Uber Class Achieves Small Victory for Misclassified Gig Economy

Last month, a North Carolina federal court gave conditional certification to a class-action lawsuit brought against Uber by several of its drivers under the Fair Labor Standards Act (FLSA). Now, plaintiffs in the case can seek out other drivers who feel they have been wronged by the company and who have opted out of their arbitration agreement with Uber to join the class, giving the plaintiffs 18,000 drivers, and potential recruits, to choose from. Paul B. Maslo, an attorney for the plaintiffs, heralded this decision and claimed it now enables Uber drivers around the country to “band together to challenge Uber’s misclassification” of the drivers.

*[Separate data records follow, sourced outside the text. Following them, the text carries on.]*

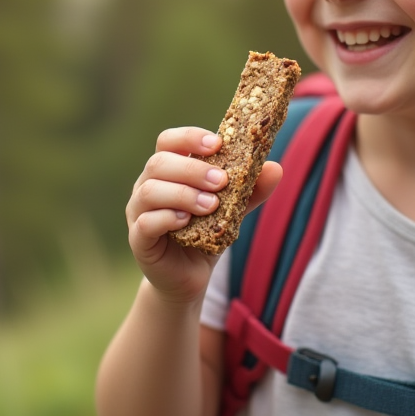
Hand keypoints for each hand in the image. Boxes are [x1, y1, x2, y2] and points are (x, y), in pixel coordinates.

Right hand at [126, 127, 282, 304]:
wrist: (190, 277)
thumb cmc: (207, 234)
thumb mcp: (233, 210)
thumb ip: (251, 190)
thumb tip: (275, 168)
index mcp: (168, 170)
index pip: (169, 141)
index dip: (190, 138)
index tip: (217, 144)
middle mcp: (147, 185)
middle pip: (159, 163)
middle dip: (193, 169)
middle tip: (222, 182)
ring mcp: (138, 211)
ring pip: (150, 190)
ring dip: (183, 194)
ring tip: (211, 205)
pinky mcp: (138, 238)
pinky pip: (145, 222)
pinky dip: (166, 218)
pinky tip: (186, 222)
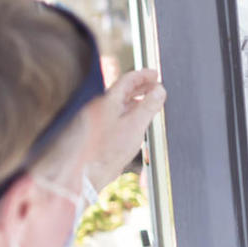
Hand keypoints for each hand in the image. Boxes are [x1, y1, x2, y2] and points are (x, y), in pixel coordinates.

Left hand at [84, 69, 165, 188]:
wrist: (87, 172)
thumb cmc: (108, 150)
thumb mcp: (135, 126)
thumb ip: (148, 106)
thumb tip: (160, 90)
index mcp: (108, 101)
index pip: (127, 80)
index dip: (143, 75)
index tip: (155, 73)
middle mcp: (101, 107)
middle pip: (123, 91)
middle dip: (141, 87)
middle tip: (155, 86)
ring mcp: (99, 120)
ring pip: (120, 103)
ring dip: (136, 100)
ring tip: (149, 102)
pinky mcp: (100, 132)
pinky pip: (117, 114)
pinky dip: (129, 112)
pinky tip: (136, 121)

Since Uber’s inception nearly a decade ago, the classification of its drivers has been a contentious issue, as both drivers and corporate officers hold differing views on how the drivers should be classified. Some drivers, feeling suffocated by the company’s policies and regulations without the benefits of employee status, believe they should be resclassified as employees, while Uber sees the drivers as outsourced independent contractors providing services to the company without substantial oversight.  The suit is the result of years of discord and strife finally coming to a head for both drivers and executives in the company.

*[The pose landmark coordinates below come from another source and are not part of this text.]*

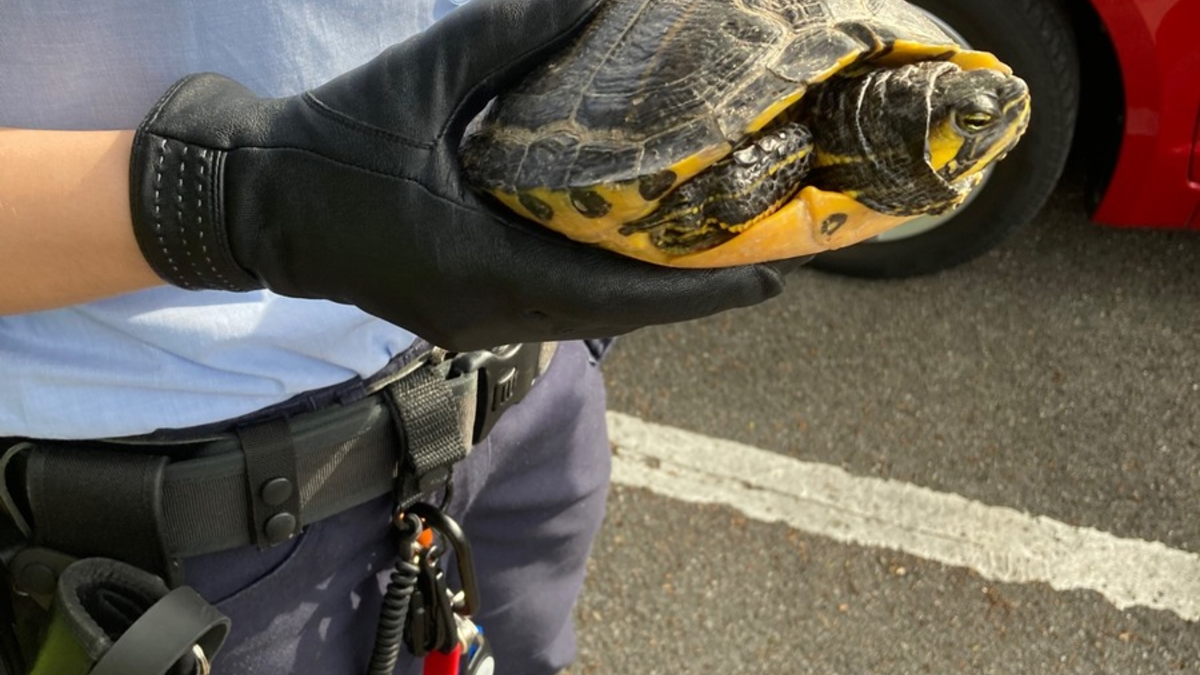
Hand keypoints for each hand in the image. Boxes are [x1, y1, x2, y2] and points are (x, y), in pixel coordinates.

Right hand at [128, 0, 792, 350]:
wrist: (251, 202)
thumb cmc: (325, 145)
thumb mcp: (421, 81)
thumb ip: (510, 34)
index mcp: (479, 271)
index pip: (618, 295)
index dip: (702, 290)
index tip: (774, 275)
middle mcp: (486, 312)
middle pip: (616, 312)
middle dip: (694, 290)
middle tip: (768, 254)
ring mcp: (473, 321)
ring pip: (588, 313)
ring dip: (652, 288)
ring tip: (717, 250)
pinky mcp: (462, 310)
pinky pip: (555, 304)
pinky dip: (605, 280)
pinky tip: (635, 247)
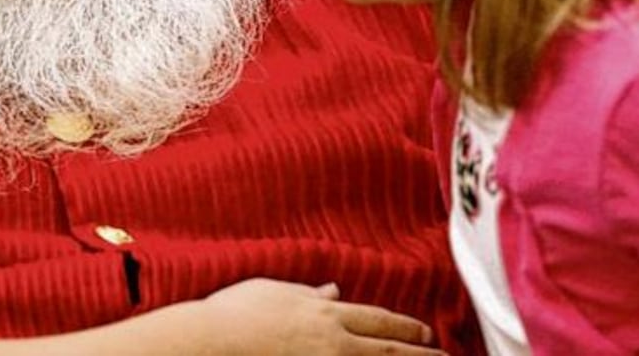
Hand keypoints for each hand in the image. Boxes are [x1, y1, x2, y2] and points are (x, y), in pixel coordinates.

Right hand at [200, 279, 443, 353]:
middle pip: (387, 349)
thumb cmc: (235, 313)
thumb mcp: (274, 291)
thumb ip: (308, 293)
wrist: (210, 340)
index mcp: (325, 313)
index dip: (407, 326)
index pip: (378, 318)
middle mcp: (332, 341)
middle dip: (420, 354)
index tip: (428, 333)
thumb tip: (332, 290)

While this grant of conditional certification is certainly a step in the right direction for Uber drivers, they still have a long way to go in their quest for accurate classification. The North Carolina federal court noted that the class’ requirements for conditional certification were “modest,” signifying that the class still has their work cut out for them. Yet the plaintiffs saw the silver lining in this ruling, as Maslo remarked that the court could have been more restrictive if they chose to, for example, limit the amount of drivers in the class to include only drivers from California. Thus, the court’s decision to widen the scope of potential class members is viewed with optimism by the plaintiffs.

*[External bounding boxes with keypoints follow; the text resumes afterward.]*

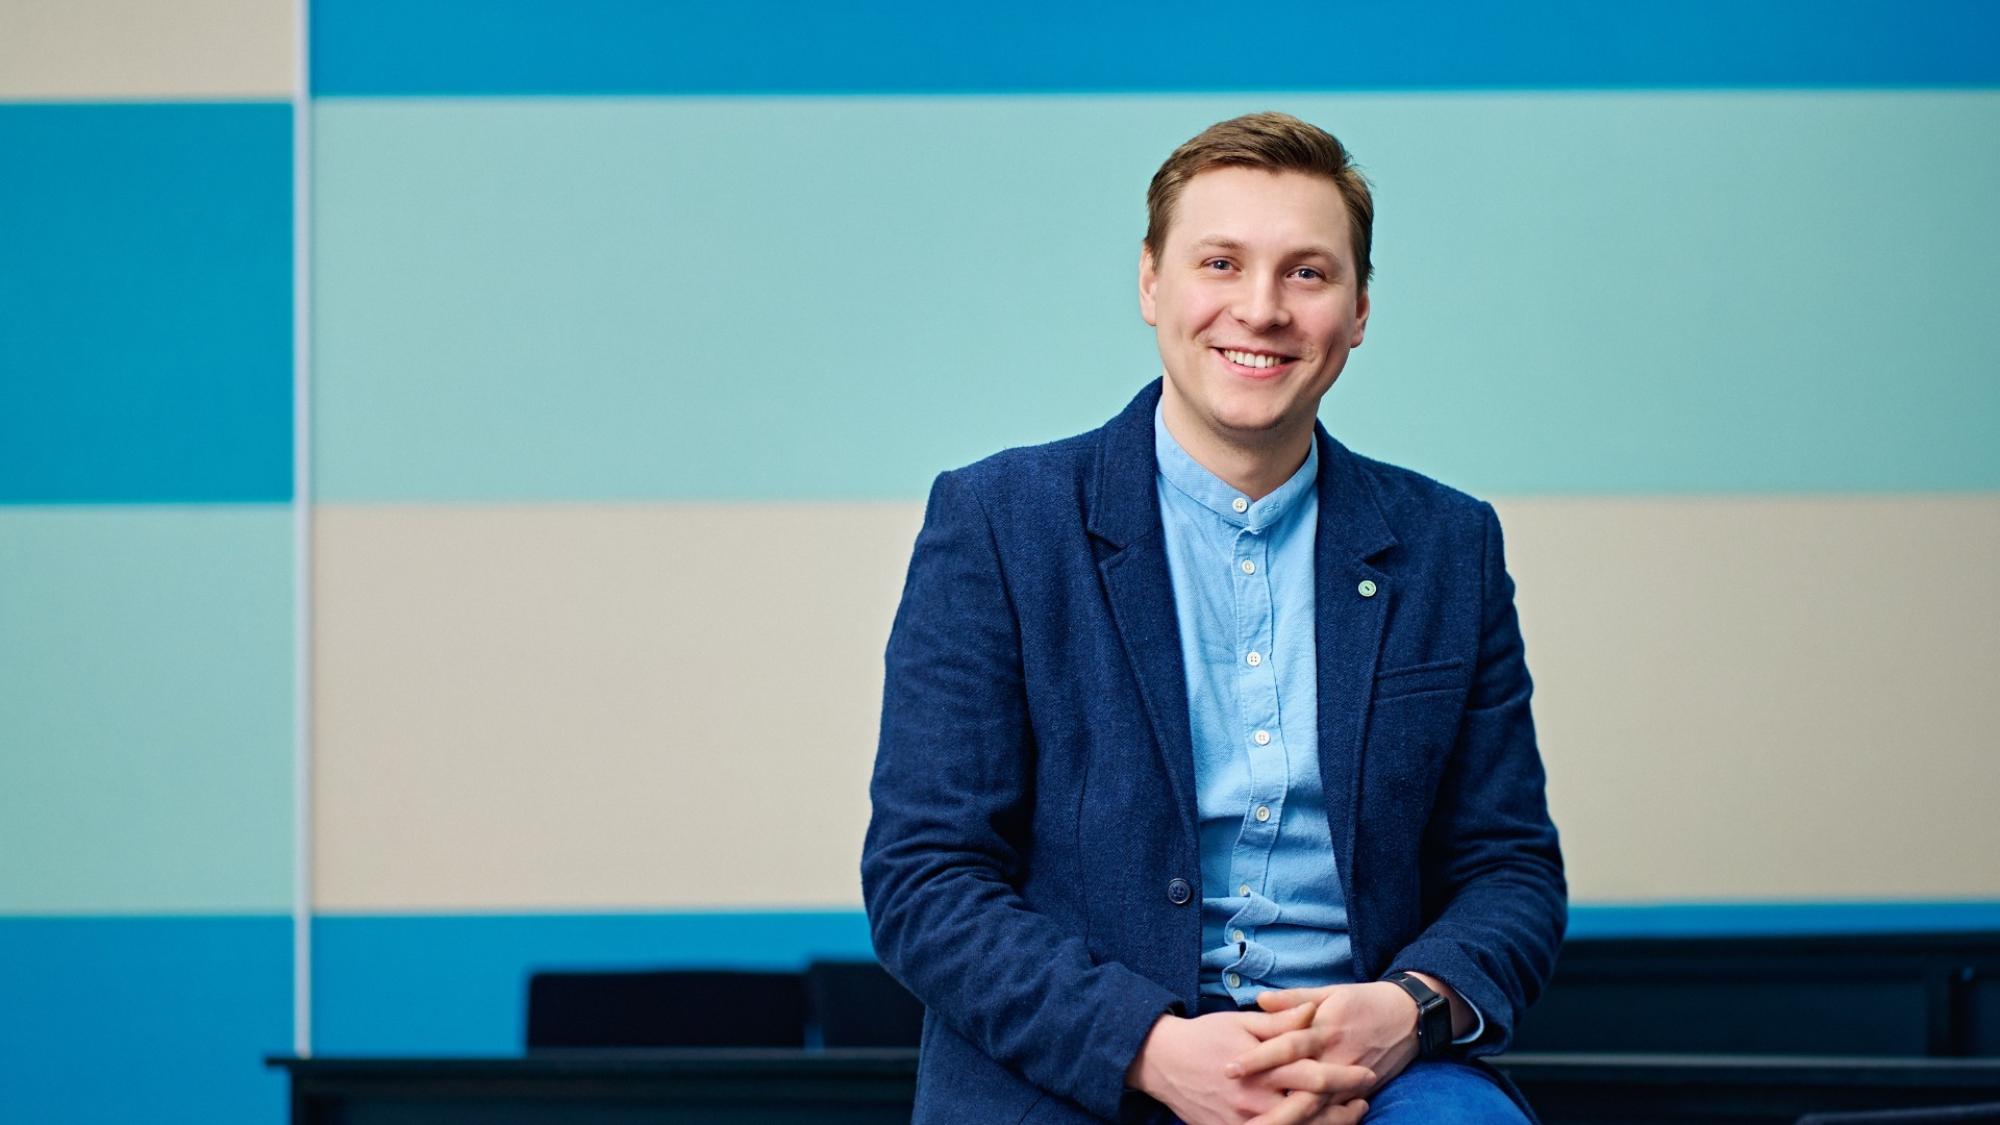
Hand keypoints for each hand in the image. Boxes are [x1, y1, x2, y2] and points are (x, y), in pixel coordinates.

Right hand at [1127, 1004, 1371, 1124]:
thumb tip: (1313, 1012)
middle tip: (1365, 1098)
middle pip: (1311, 1111)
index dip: (1344, 1077)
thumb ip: (1280, 1022)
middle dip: (1344, 1107)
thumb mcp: (1241, 1022)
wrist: (1161, 1062)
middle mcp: (1255, 1101)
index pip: (1313, 1076)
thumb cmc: (1204, 1036)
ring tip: (1351, 1115)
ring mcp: (1244, 1123)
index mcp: (1260, 1068)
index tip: (1366, 1073)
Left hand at [1227, 982, 1420, 1097]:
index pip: (1286, 1046)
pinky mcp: (1359, 1093)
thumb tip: (1259, 998)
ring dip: (1289, 1121)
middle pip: (1301, 1089)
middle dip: (1270, 1105)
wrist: (1410, 1016)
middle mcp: (1336, 1058)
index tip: (1230, 1068)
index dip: (1258, 1058)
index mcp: (1324, 1029)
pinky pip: (1334, 1115)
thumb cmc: (1364, 1001)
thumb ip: (1293, 999)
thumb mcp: (1330, 992)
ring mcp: (1349, 1080)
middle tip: (1240, 1115)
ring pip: (1318, 1109)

However, Uber is not giving up hope, and the ride-sharing giant hopes to decertify the suit by enforcing an arbitration clause that requires workers to bring disputes in arbitration and not in court, and only in single-plaintiff actions, not as a class. This is a tactic that has been used by companies ranging from small start-ups to retail mainstays like Kmart and Sears and has derailed dozens of potential class actions. Keeping an eye on this case is important, as it may shed some light on the increasingly relevant issue of the misclassification of workers in the gig economy.